Retirement is something that all of us look forward to. For those that have a 401(k) plan, you may be familiar with a 401(k) Fiduciary. Knowing what this important professional does can help you determine if you need one or not.

What does a 401(k) Fiduciary Do?

A 401(k) fiduciary is someone that works to help manage your 401(k) and make decisions regarding it. They can make decisions about what money gets put into the 401(k), payouts, investments and more. A fiduciary can do a range of things in regards to the 401(k) plan itself.

They are required to act in the sole interest of the participants and anyone else that is going to benefit from the 401(k). Fiduciaries act for the purpose of providing benefits to workers that participate in the plan. It is also important that they follow the plan documents and help diversify the plan’s investments.

It is the duty of the fiduciary to make sure that any changes or decisions regarding the 401(k) are in the best interest of the person that holds the plan or the beneficiaries of the plan. They will be the one person or entity referred to any time there is a change to the plan at hand.

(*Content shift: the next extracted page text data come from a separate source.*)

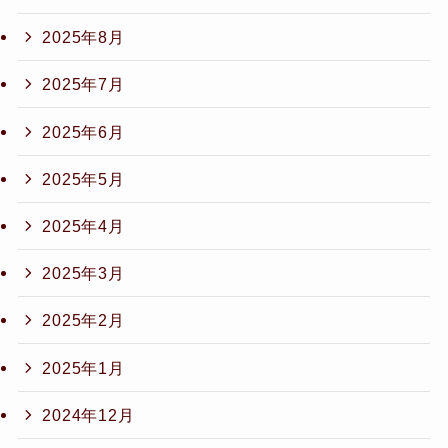
2025年8月
2025年7月
2025年6月
2025年5月
2025年4月
2025年3月
2025年2月
2025年1月
2024年12月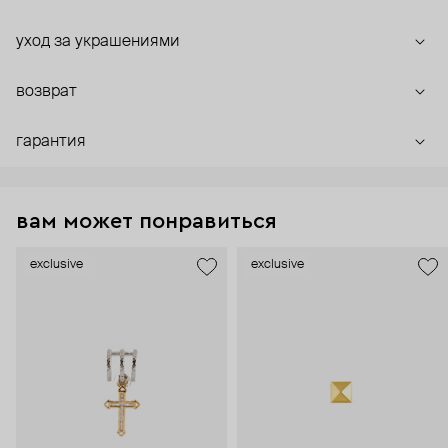
уход за украшениями
возврат
гарантия
вам может понравиться
exclusive
exclusive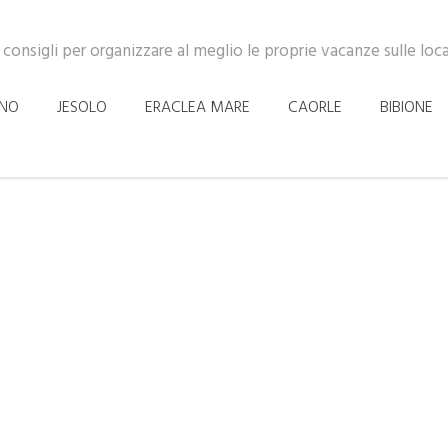
 consigli per organizzare al meglio le proprie vacanze sulle loc
INO
JESOLO
ERACLEA MARE
CAORLE
BIBIONE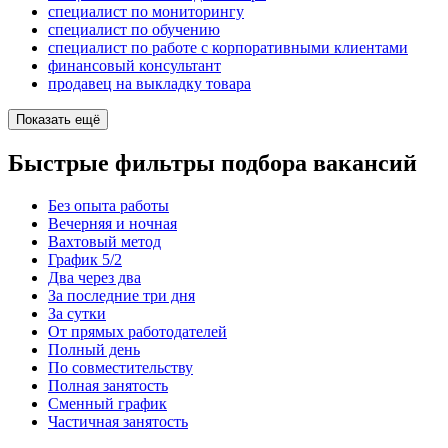
специалист по мониторингу
специалист по обучению
специалист по работе с корпоративными клиентами
финансовый консультант
продавец на выкладку товара
Показать ещё
Быстрые фильтры подбора вакансий
Без опыта работы
Вечерняя и ночная
Вахтовый метод
График 5/2
Два через два
За последние три дня
За сутки
От прямых работодателей
Полный день
По совместительству
Полная занятость
Сменный график
Частичная занятость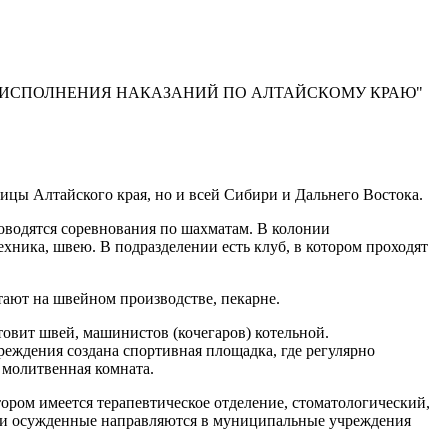
Ы ИСПОЛНЕНИЯ НАКАЗАНИЙ ПО АЛТАЙСКОМУ КРАЮ"
ицы Алтайского края, но и всей Сибири и Дальнего Востока.
оводятся соревнования по шахматам. В колонии
хника, швею. В подразделении есть клуб, в котором проходят
ают на швейном производстве, пекарне.
вит швей, машинистов (кочегаров) котельной.
чреждения создана спортивная площадка, где регулярно
 молитвенная комната.
ом имеется терапевтическое отделение, стоматологический,
сти осужденные направляются в муниципальные учреждения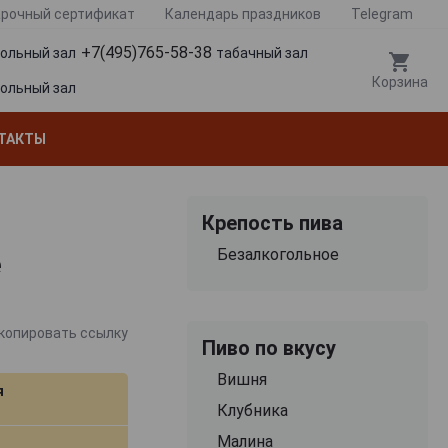
рочный сертификат
Календарь праздников
Telegram
+7(495)765-58-38
гольный зал
табачный зал
Корзина
гольный зал
ТАКТЫ
Крепость пива
Безалкогольное
е
копировать ссылку
Пиво по вкусу
Вишня
я
Клубника
Малина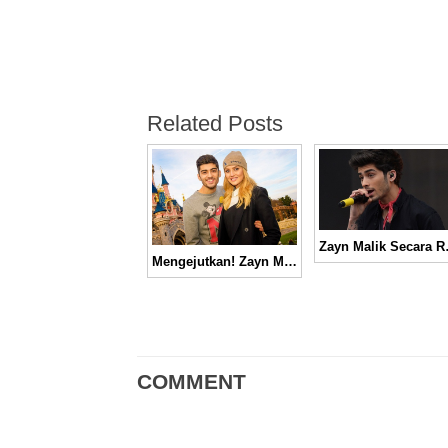
Related Posts
Zayn Malik Sec
Mengejutkan! Zayn Malik Membatalkan Pertunangannya dengan Perrie Edwards
COMMENT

Does a 401k Plan Need a Fiduciary?

All 401(k) plans have to have at least one person named as the fiduciary. This person can be someone that you have hired to manage your plan for you. It can be someone who works for you to ensure that any decisions are in your best interest. If you have hired someone, you will likely have to pay some sort of fee to those professionals.

You can also be the fiduciary for your own plan. The fiduciary is the one person that is the go-to of sorts for all decisions in regard to the plan. They are the one that handles the operation and overall administration of the plan. The fiduciary responsibility can fall to you as the policyholder, which means you have to deposit the money for the plan and you are responsible.

It can also be that your employer has a fiduciary responsibility to the plan and is responsible for depositing your contributions to the plan. Fiduciary responsibility is something that is going to be present on any 401(k) plan. Who holds that responsibility depends on who is appointed to do so.